Sat Jul 9 16:44:07 PDT 2016

On Sat, Jul 09, 2016 at 07:17:59PM -0400, Andrei Alexandrescu via Digitalmars-d wrote:
> On 07/09/2016 06:36 PM, Timon Gehr wrote:
> > Undefined behaviour means the language semantics don't define a
> > successor state for a computation that has not terminated. Do you
> > agree with that definition? If not, what /is/ UB in D, and why is it
> > called UB?
> 
> Yah, I was joking with Walter that effectively the moment you define
> undefined behavior it's not undefined any longer :o). It happens to
> the best of us. I think we're all aligned here.
> 
> There's some interesting interaction here. Consider:
> 
> int fun(int x)
> {
>     int[10] y;
>     ...
>     return ++y[9 >> x];
> }
> 
> Now, under the "shift by negative numbers is undefined" rule, the
> compiler is free to eliminate the bounds check from the indexing
> because it's always within bounds for all defined programs.

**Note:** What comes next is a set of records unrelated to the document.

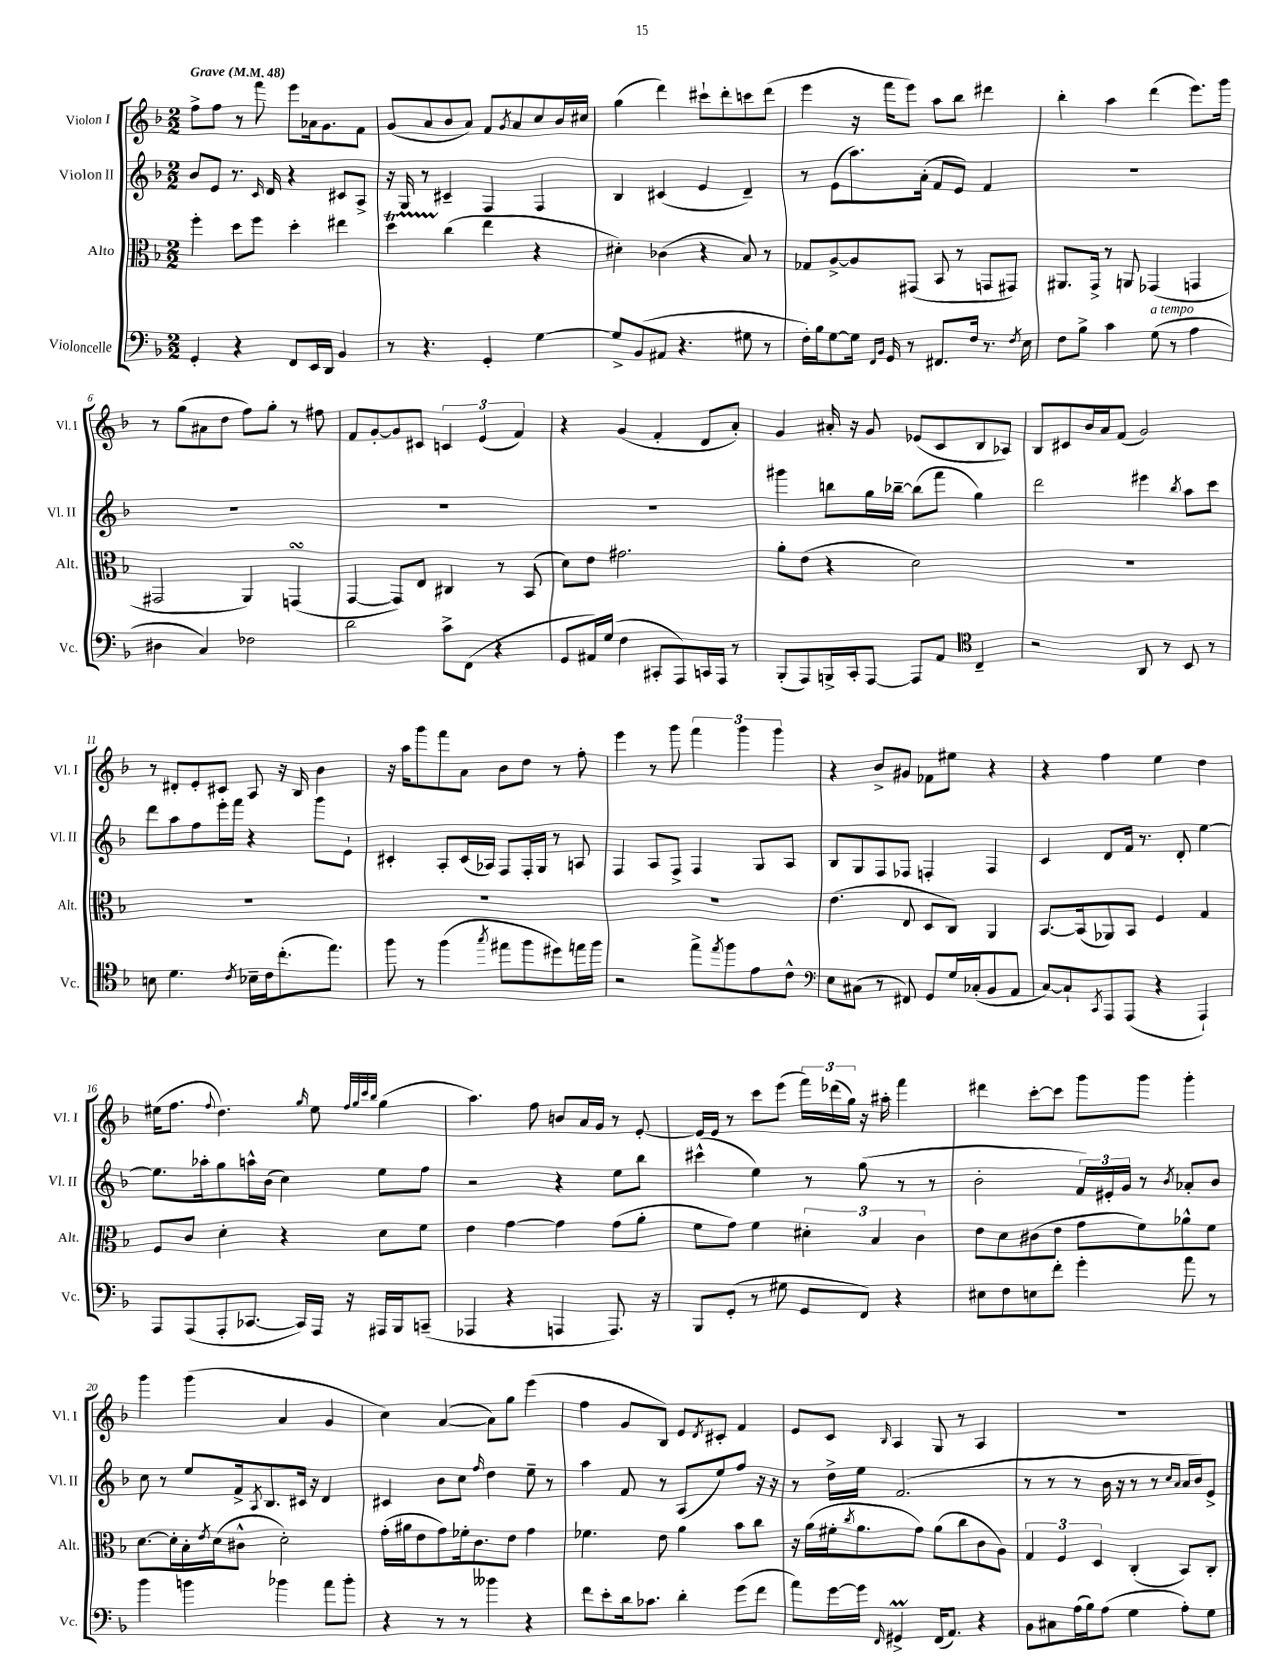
<<
\new StaffGroup <<
\new Staff = "s0" \with { instrumentName = "Violon I" shortInstrumentName = "Vl. I" } {
    \clef treble \key f \major \numericTimeSignature \time 2/2 \tempo "Grave" 4 = 48
    f''8-> f''8 r8 f'''8 e'''8 aes'16 g'8. f'8 |
    g'8( a'8 bes'8 a'8) f'8 \acciaccatura { g'8 } a'8 c''8 bes'16 cis''16 |
    g''4( d'''4) cis'''8-! d'''8-. c'''8 d'''8( |
    e'''4 r16 f'''16 e'''8) a''8 bes''8 dis'''4 |
    bes''4-. a''4 d'''4( e'''8.) g'''16 |
    r8 g''8( ais'8 d''8 f''8) g''8-. r8 fis''8 |
    f'8 g'8~-. g'8 cis'8 \tuplet 3/2 { c'4 e'4( f'4) } |
    r4 g'4( f'4-. d'8 a'8-.) |
    g'4 ais'16-. r16 g'8 ees'8( c'8 bes8 aes8) |
    bes8 cis'8 bes'16 a'16 f'8( g'2) |
    r8 dis'8-. e'8-. cis'8 a8 r16 bes16 bes'4 |
    r16 a''16 g'''8 f'''8 a'8 bes'8 d''8 r8 f''8-. |
    e'''4 r8 g'''8 \tuplet 3/2 { f'''4 g'''4 g'''4 } |
    r4 bes'8-> gis'8 fes'8 eis''8 r4 |
    r4 f''4 e''4 d''4 |
    eis''16( f''8. \appoggiatura { f''8 } d''4.) \grace { g''16 } eis''8 \grace { f''32 g''32 c'''32 bes''32 } g''4( |
    a''4.) f''8 b'8 a'16 g'16 r8 e'8~-. |
    e'16 e'16 r8 c'''8 e'''8( \tuplet 3/2 { f'''16) des'''16( g''16) } r16 ais''16-. f'''4 |
    dis'''4 c'''8~-. c'''8 g'''8 g'''8 g'''4-. |
    g'''4 g'''4( a'4 g'4 |
    c''4) a'4~( a'8) g''8 e'''4( |
    f''4 g'8 bes8) e'8 \acciaccatura { d'8 } cis'8-. f'4 |
    e'8 c'8 \grace { bes16 } a4 g8 r8 a4 |
    R1 \bar "|." |
}
\new Staff = "s1" \with { instrumentName = "Violon II" shortInstrumentName = "Vl. II" } {
    \clef treble \key f \major \numericTimeSignature \time 2/2
    bes'8 e'8 r8. \grace { c'16 } d'16 r4 cis'8 a8-> |
    r16 g16 r8 cis'4-- f4 f4 |
    bes4 cis'4( e'4 d'4--) |
    r8 e'8( a''8.) a'16-.( f'8 e'8) f'4 |
    R1 |
    R1 |
    R1 |
    R1 |
    gis'''4 b''8 g''16 bes''16~-- bes''8( f'''8 g''4) |
    d'''2 eis'''4 \acciaccatura { bes''8 } a''8 c'''8 |
    d'''8 a''8 f''8 e'''16-. f'''16 r4 g'''8 e'8-! |
    cis'4-. a8-. cis'16( aes16) f8 f16-. g16 r8 a8 |
    f4 a8 f8-> f4 g8 a8 |
    bes8 g8 f8 fes8 f4-. f4 |
    c'4 d'8 f'16 r8. d'8-. e''4~ |
    e''8. aes''16-. g''8 a''16-^ bes'16( c''4) e''8 f''8 |
    r2 r4 e''8 bes''8 |
    cis'''4-^( e''4) r8 g''8( r8 r8 |
    bes'2-. \tuplet 3/2 { f'16) eis'16-. g'16 } r8 \acciaccatura { bes'8 } aes'8-. bes'8 |
    c''8 r8 e''8 f'16-> \acciaccatura { a8 } bes8. cis'16 r16 d'4 |
    cis'4 bes'8 c''8 \grace { f''16 } d''4 e''8-- r8 |
    a''4 f'8 r8 a8( e''8) f''8 r16 r16 |
    r8 d''16-> e''16 f'2.( |
    r8 r8 r8 bes'16 r16 r8 r8 \grace { c''16 a'16 } a'16 bes'16) e'8-> \bar "|." |
}
\new Staff = "s2" \with { instrumentName = "Alto" shortInstrumentName = "Alt." } {
    \clef alto \key f \major \numericTimeSignature \time 2/2
    f''4-. d''8 f''8 d''4-. eis''4 |
    d''4\startTrillSpan c''4\stopTrillSpan( e''4 r4 |
    dis'4-.) ces'4( r4 bes8) r8 |
    ges8 a8~-> a8 gis,8( bes,8 r8 g,8 gis,8) |
    ais,8. g,16-> r8 a,8 ges,4( g,4 |
    gis,2 a,4) g,4\turn( |
    g,4~ g,8) e8 cis4 r8 bes,8( |
    d'8) e'8 gis'2. |
    a'8-. e'8( r4 d'2) |
    R1 |
    R1 |
    R1 |
    R1 |
    e'4.( e8 d8 c8) a,4 |
    bes,8.~ bes,16( aes,8) bes,8 f4 g4 |
    f8 c'8 d'4-. r4 d'8 f'8 |
    e'4 g'4~ g'4 g'8( a'8-. |
    f'8 g'8) f'4 \tuplet 3/2 { dis'4-. bes4 c'4 } |
    e'8 d'8 cis'8( e'8 g'8 f'8) aes'8-^ f'8 |
    d'8.~ d'16-. bes16-. \acciaccatura { e'8 } d'16( cis'8-^ d'2-.) |
    g'16-.( ais'16 e'8 g'8) fes'16-. c'8. e'8 g'4 |
    fes'4. e'8 a'4 bes'8 c''8 |
    r16 a'16( fis'16-. \acciaccatura { c''8 } a'8. g'8) a'8( c''8 c'8 a8) |
    \tuplet 3/2 { g4 f4 d4 } c4-.( bes,8) c8-. \bar "|." |
}
\new Staff = "s3" \with { instrumentName = "Violoncelle" shortInstrumentName = "Vc." } {
    \clef bass \key f \major \numericTimeSignature \time 2/2
    g,4-. r4 f,8 e,16 d,16 bes,4 |
    r8 r4. g,4-. g4~ |
    g8-> bes,8( ais,8 r4. gis8 r8 |
    f16-.) bes16 g8~ g16 \grace { f,16 bes,16 } g,16 r8 fis,8. f16 r8. \acciaccatura { f8 } e16 |
    f8 bes8-> c'4 g8^\markup { \italic "a tempo" }( r8 a4 |
    dis4 c4) fes2 |
    d'2 c'8-> f,8( r4 |
    g,8 ais,16) g16( f4 cis,8-. a,,8) c,16 a,,16 r8 |
    bes,,8-.( a,,8) b,,16-> c,16-. a,,8~ a,,8 a,8 \clef tenor c4-- |
    r2 a,8 r8 bes,8 r8 |
    b8 d'4. \acciaccatura { c'8 } bes16-- c'16 c''8.-.( e''8.) |
    f''8 r8 f''4( \acciaccatura { g''8 } eis''8 f''8 dis''8) e''16 f''16 |
    r2 e''8-> \acciaccatura { e''8 } f''8 e'8 c'8-^ |
    \clef bass e8 cis8( r8 fis,8) g,8 g16 ces16-.( bes,8 a,8 |
    c8~) c8-! \acciaccatura { c,8 } a,,8 a,,8( r4 a,,4-!) |
    a,,8 a,,8( a,,8-. ces,8.~ ces,16) a,,16 r16 ais,,16 bes,,16 c,8--( |
    aes,,4 r4 a,,4 a,,8.) r16 |
    bes,,8 g,8-.( r8 gis8 g,8 f,8) r4 |
    eis8 f8 e8 f'8-. g'4-. a'8 r8 |
    bes'4 b'4 bes'4 a'8 bes'8-. |
    r4 r8 r8 beses'4 r4 |
    f'8 e'8-. d'16 ces'8. d'4-. g'8( f'8 |
    a'8) g'16~ g'16 \grace { f,16 } gis,4->\prall f,16( a,8.) r4 |
    bes,8 cis8 a16( bes16) a8( g4 a8-.) g8 \bar "|." |
}
>>
>>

If it
> isn't, memory corruption may ensue. However, if the compiler says
> "shift by negative numbers is implementation-specified", the the
> compiler cannot portably eliminate the bounds check.

I find this rather disturbing, actually.  There is a fine line between
taking advantage of assert's to elide stuff that the programmer promises
will not happen, and eliding something that's defined to be UB and
thereby resulting in memory corruption.

In the above example, I'd be OK with the compiler eliding the bounds
check if there an assert(x >= 0) either in the function body or in the
in-contract.  Having the compiler elide the bounds check without any
assert or any other indication that the programmer has made assurances
that UB won't occur is very scary to me, as plain ole carelessness can
easily lead to exploitable security holes.  I hope D doesn't become an
example of this kind of security hole.

At the very least, I'd expect the compiler to warn that the function
argument may cause UB, and suggest that an in-contract or assert be
added.

On a more technical note, I think eliding the bounds check on the
grounds that shifting by negative x is UB is based on a fallacy. Eliding
a bounds check should only be done when the compiler has the assurance
that the bounds check is not needed. Just because a particular construct
is UB does not meet this condition, because, being UB, there is no way
to tell if the bounds check is needed or not, therefore the correct
behaviour IMO is to leave the bounds check in. The elision should only
happen if the compiler is assured that it's actually not needed.

To elide simply because negative x is UB basically amounts to saying
"the programmer ought to know better than writing UB code, so therefore
let's just assume that the programmer never makes a mistake and barge
ahead fearlessly FTW!". We all know where blind trust in programmer
reliability leads: security holes galore because humans make mistakes.
Assuming humans don't make mistakes, which is what this kind of
exploitation of UB essentially boils down to, leads to madness.

> It's a nice example illustrating how things that seem to have nothing
> with memory corruption do effect it.
[...]

T

-- 
Stop staring at me like that! It's offens... no, you'll hurt your eyes!